I'm with thedismalscience on this. There is an opportunity here - and you need someone w/ the stats and ad sales background to take advantage of it.
@TheDismalScience: While that would be great for great days like today, I think Denton doesn't want to be on the hook for a bad day. So best to stick to averages over a greater period of time. This is my totally made up theory that I just made up right now.

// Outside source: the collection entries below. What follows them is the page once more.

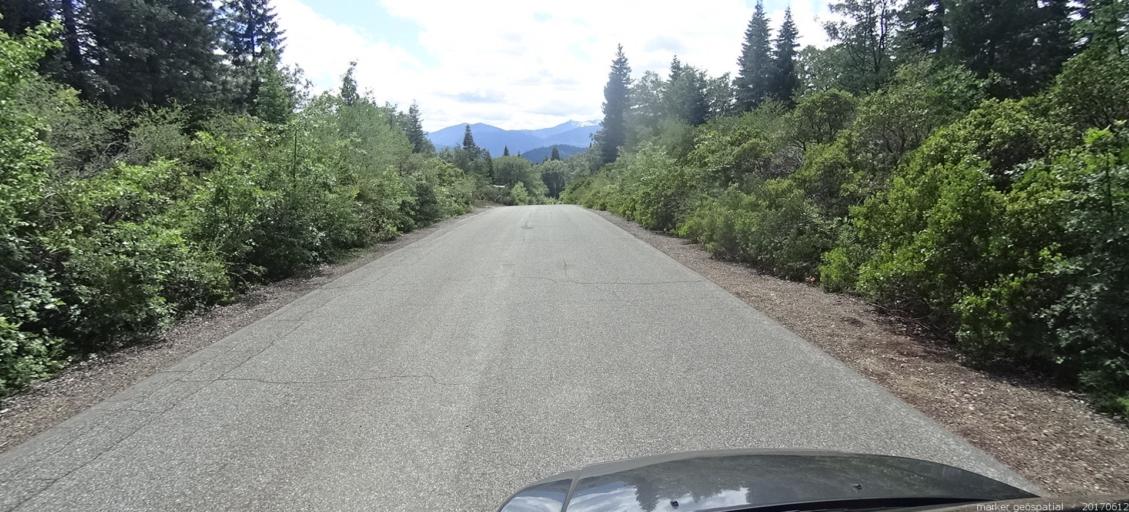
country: US
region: California
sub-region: Siskiyou County
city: Mount Shasta
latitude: 41.3042
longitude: -122.2897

TV pundits should also have to say that, I also just decided right now.
This seems like a problem that could be solved with, like, computers or something.
Right now the pre-cum in the Mac fanboys' pants has dried and hardened, and the countdown to full nerd load launch has begun.
test for young mr. douglas: politely ask your boss to explain what his response means, or better yet, ask him to edit this post so it makes sense.
@pufflehuff: Why did you post a picture of a lesbian internet cafe?
I'm guessing Denton gave you this so that we'd all start reading your posts again.
@lilyb: Yeah. If Anthony Bourdain can say, "I want to take over the site on Monday, January 14th," why can't someone else pump up all their ads for Tuesday, the 15th? Seems like the real answer is "They don't want to/don't realize" rather than "They can't."
@pufflehuff: Aww! I had no idea the the Dark Lord was so twee and cherubic looking.
Yeah, the Mac Air looks great, but why can't they make it simpler for me to clean out the accumulated gunk from my optical mouse?
@Nick, TheDismalScience, and Gooperpee: Hi, this is Jonathan Bellack from DoubleClick. Digital ad forecasting is a tough problem -- like predicting the weather or the stock market, it can't be solved perfectly by any technology. For example, just because Steve Jobs introduced the iPhone at last MacWorld, that doesn't mean you can count on a similar blockbuster every time.
That said, we do give customers several ways to sell against traffic spikes. Customers can enter the future traffic they expect, sell on an exclusive/rotation/sponsorship basis (instead of by quantity), or just ignore our built-in forecasts and book ads based on what they expect will happen.
We also have a major upgrade in beta right now (due out in early Feb) that will give customers a lot more power around exactly when and how to use specific pieces of past traffic as a historical basis for future forecasts.
That said, this sounds like shame on us for not getting the info out to customers like Gawker well enough. We're following up now to improve documentation and keep getting the word out.
@Steverino: I felt that it was germane to the topic at hand.